Lafferty, the Fall of Rome

Don’t think I’d have gotten that joke when I was 15. I want to find his descriptions of Alaric and Stilicho, and his narrative of the events that lead up to the sacking of Rome. In outline of the raw events, he of course agrees with Belloc; yet he assigns much greater, as in a dominant part, to the continued loyalties and emotions of many of the players, specifically, to Alaric and his men.

This book – how much is it worth to you?

Lafferty is of course not strictly writing history, in the sense that he’s relying on a contemporary poem as his main source for what makes his account different. We know what the Greeks thought about poets. 1

Aside: that book lists for over $800 on Amazon, with used copies running over $50. I’ve bought a couple copies over the years at nothing like those prices, but now…? Somebody somewhere need to reprint all of Lafferty – he’s too good to languish behind impossibly expensive out of print books.

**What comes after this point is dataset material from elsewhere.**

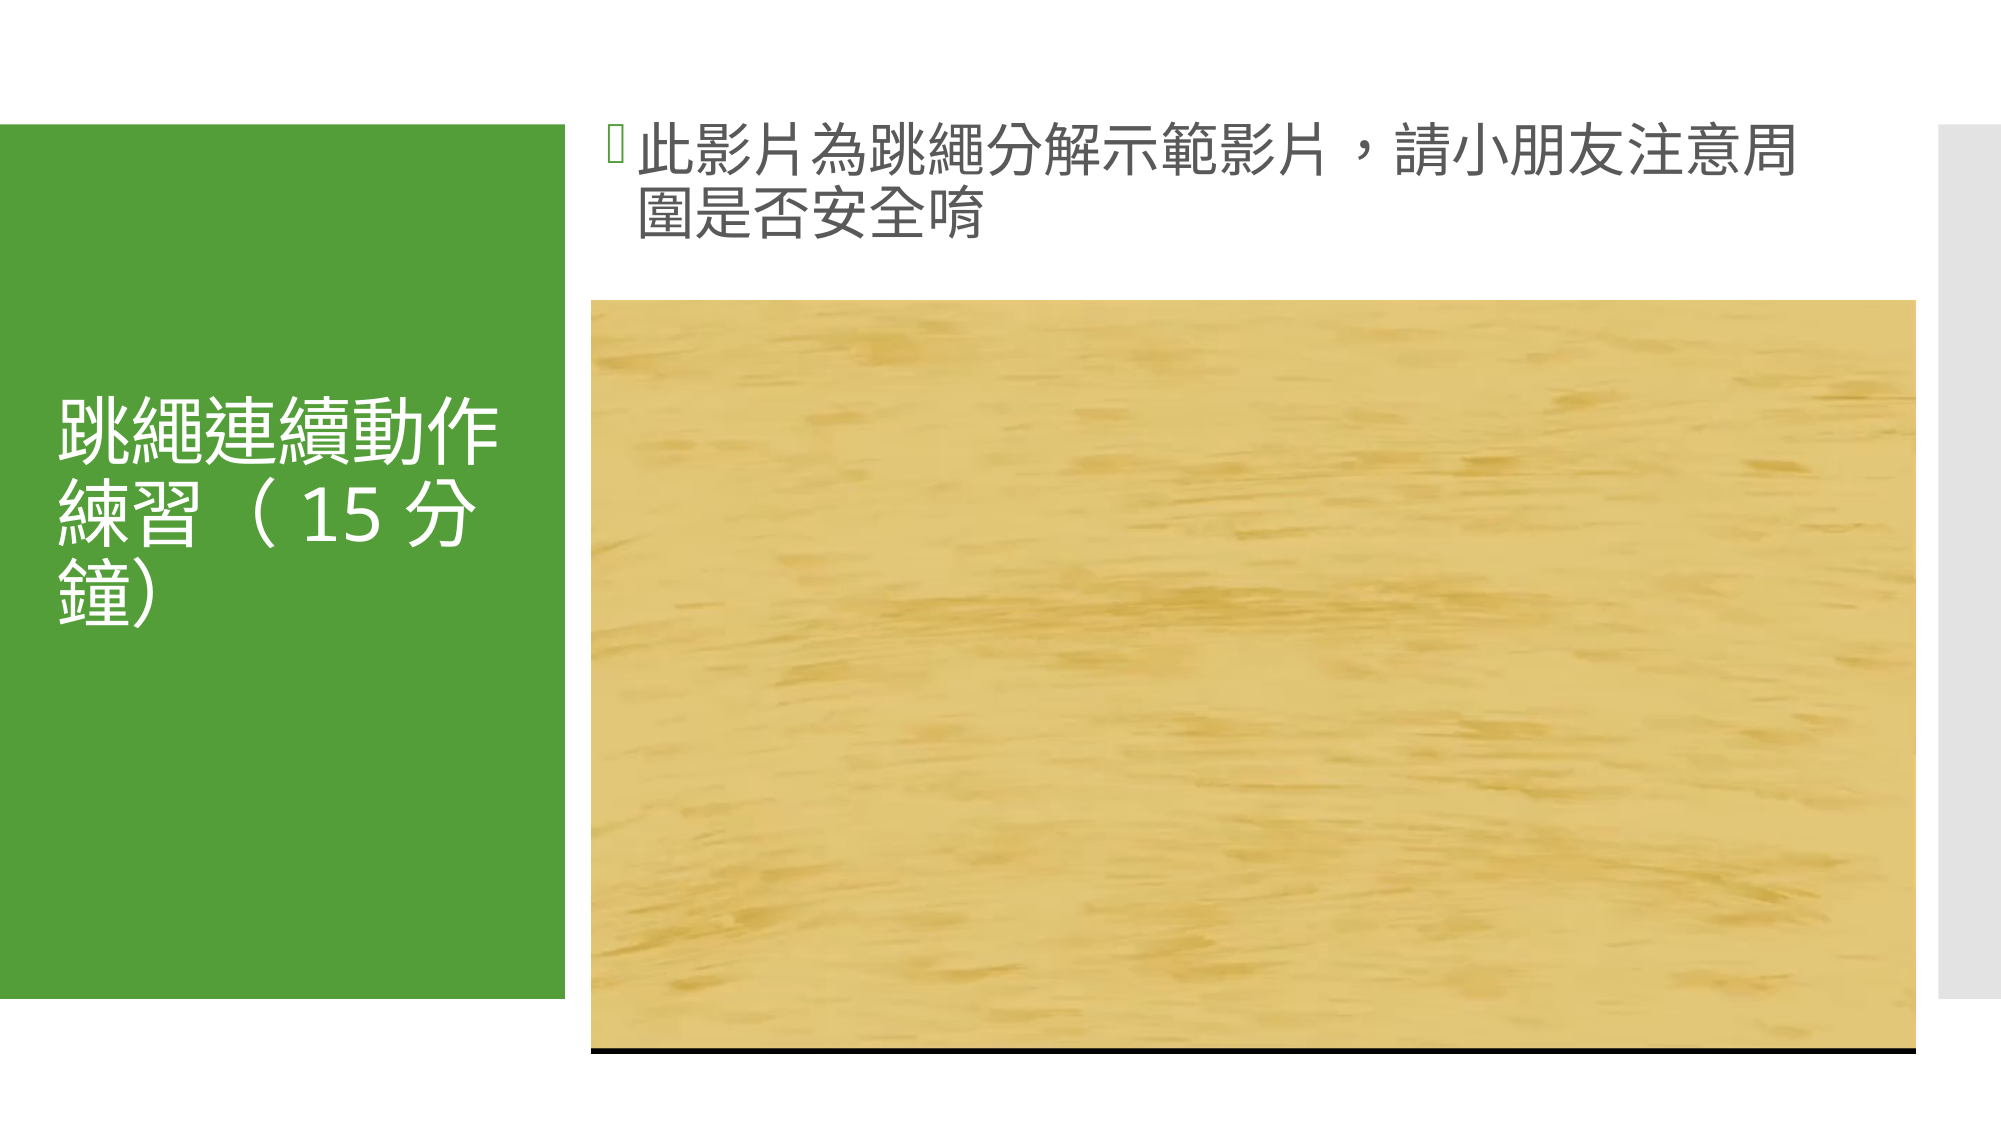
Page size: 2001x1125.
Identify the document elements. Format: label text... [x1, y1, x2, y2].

list 此影片為跳繩分解示範影片，請小朋友注意周圍是否安全唷 [591, 84, 1854, 284]
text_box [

  1. Plato: “Poets utter great and wise things which they do not themselves understand.” OTOH, Aristotle: “Homer has taught all other poets the art of telling lies skillfully.”

Author: Joseph Moore

Enough with the smarty-pants Dante quote. Just some opinionated blogger dude.

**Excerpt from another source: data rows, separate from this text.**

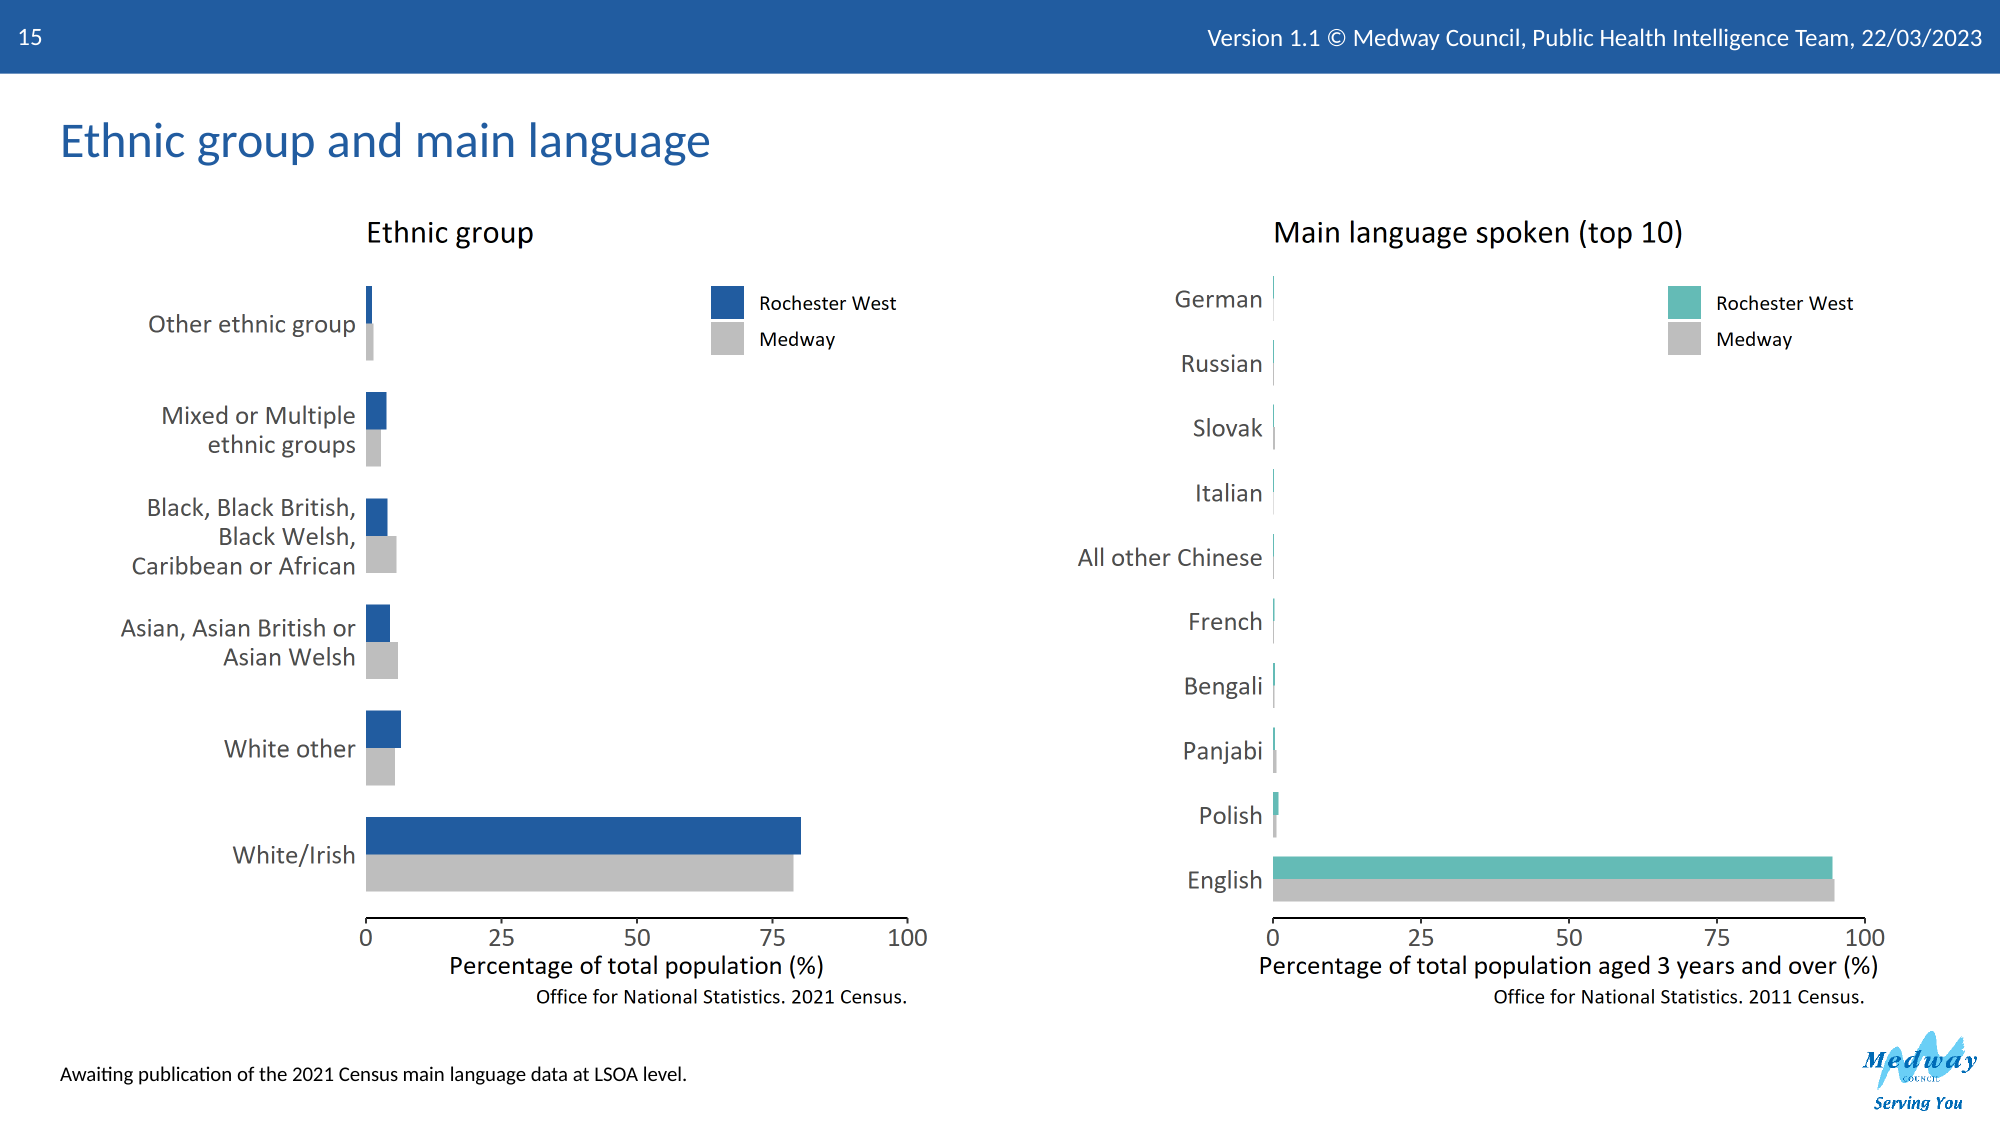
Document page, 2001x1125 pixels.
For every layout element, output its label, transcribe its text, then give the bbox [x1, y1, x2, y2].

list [90, 206, 953, 1022]
picture [1862, 1031, 1977, 1111]
footer Awaiting publication of the 2021 Census main language data at LSOA level. [45, 1042, 1804, 1103]
slide_number 15 [2, 5, 239, 66]
title Ethnic group and main language [45, 83, 1955, 191]
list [1046, 206, 1910, 1022]
list Version 1.1 © Medway Council, Public Health Intelligence Team, 22/03/2023 [881, 2, 2000, 72]
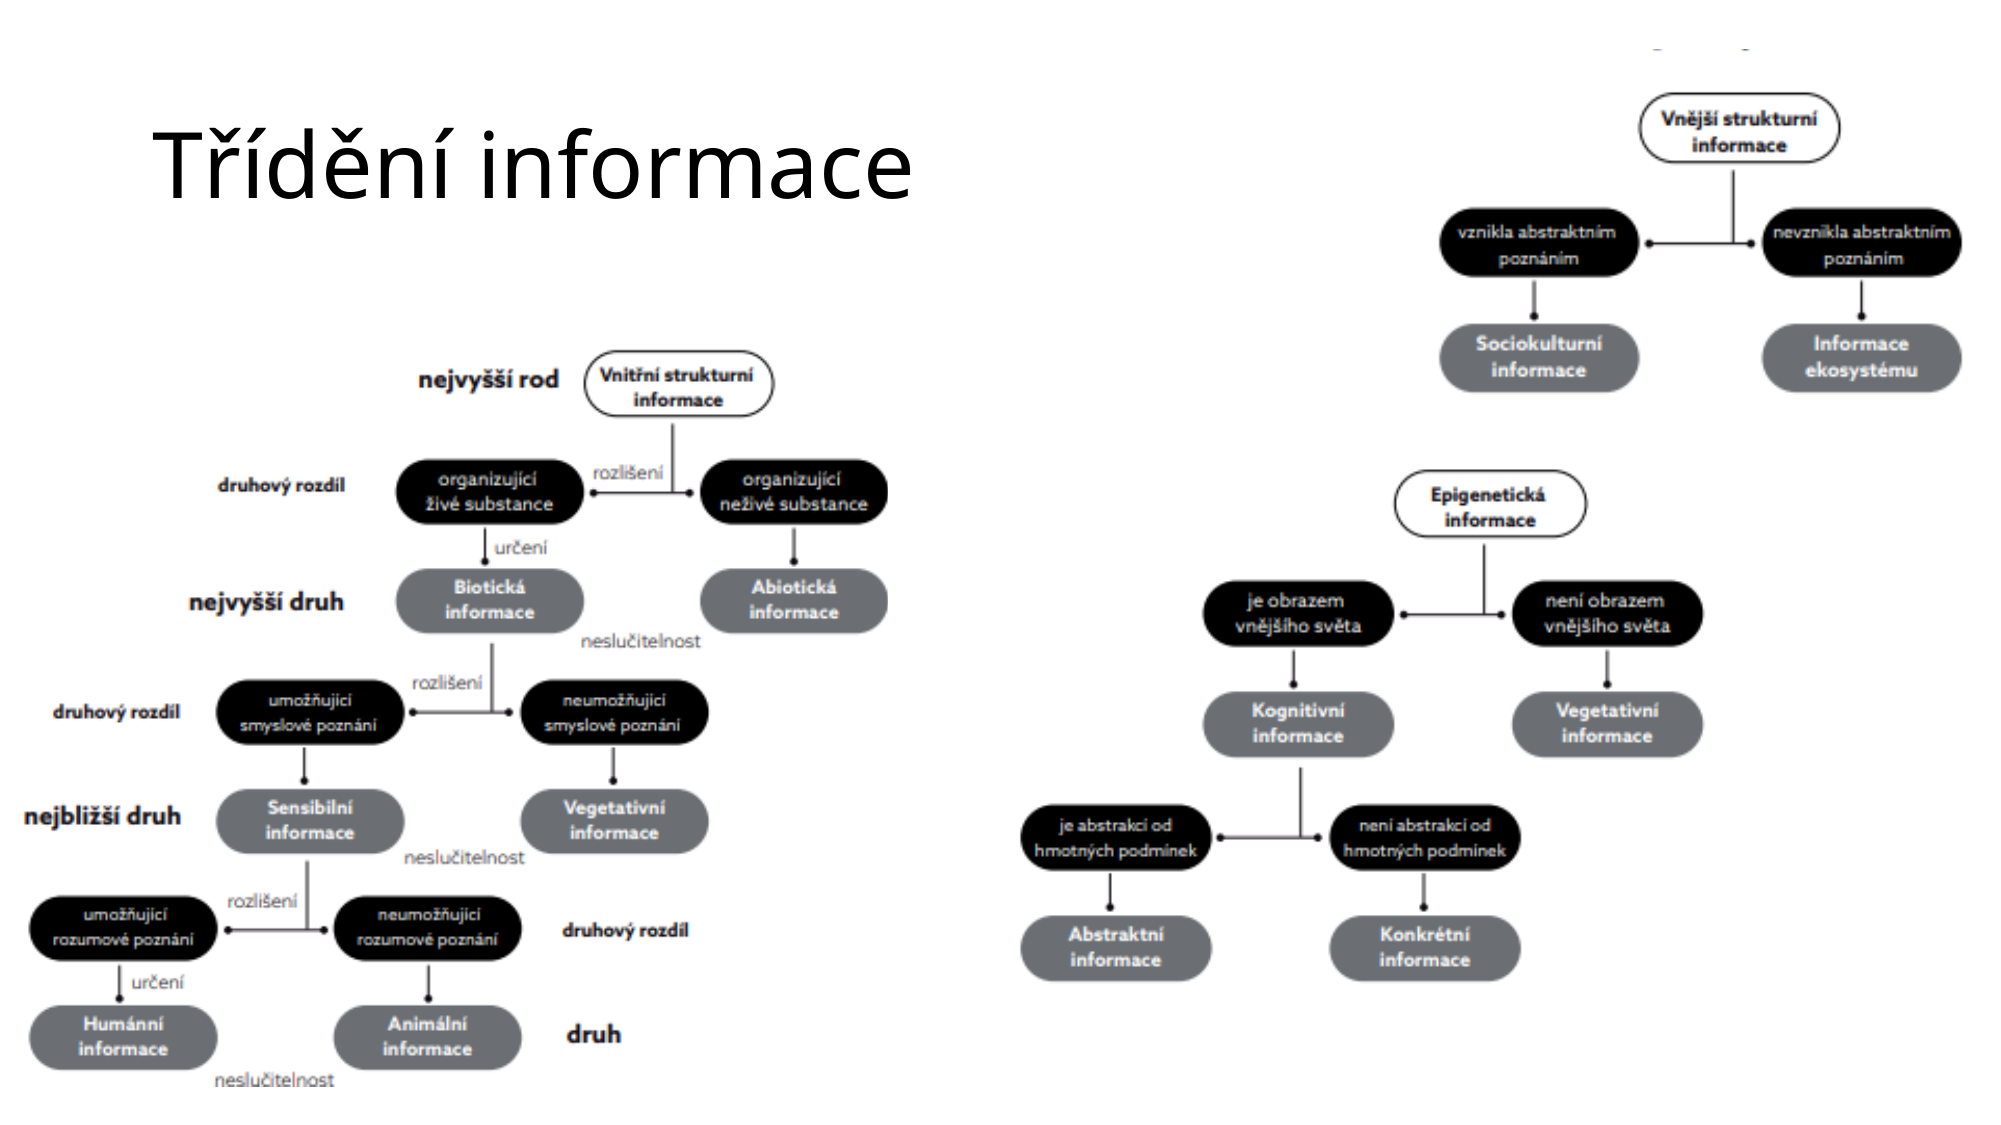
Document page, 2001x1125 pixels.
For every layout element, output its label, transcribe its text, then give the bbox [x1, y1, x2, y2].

6 thoughts on “History: Here in the Shallow End…”

  1. Guess you’ll find out– they may surprise you. I love Belloc, he’s so droll. Dad had me read one of his histories– William The Conqueror? The Reformation? — in 8th grade. Oddly, I don’t remember a thing about it.

    1. Joseph

      Pretty much nails the laughable Nordic supremacism and the latent paganism the pervaded so much of the Enhlish and Germsn historgraphy. Northerners preserved the best of the Roman empire from that Latin effeminacy! And further has acted as an antibody vaccinating the Northerners both from Roman authoritarianism and Catholic obsurantism!

      xavier

    1. The story is that he started writing a novel about the fall of Rome, read this obscure contemporary poet Claudian, who’s magnum opus described all the characters involved firsthand. He then segued to a history, although sometimes it’s hard to tell it from a novel. I hear he wrote other histories as well – he was an amazingly talented and educated man.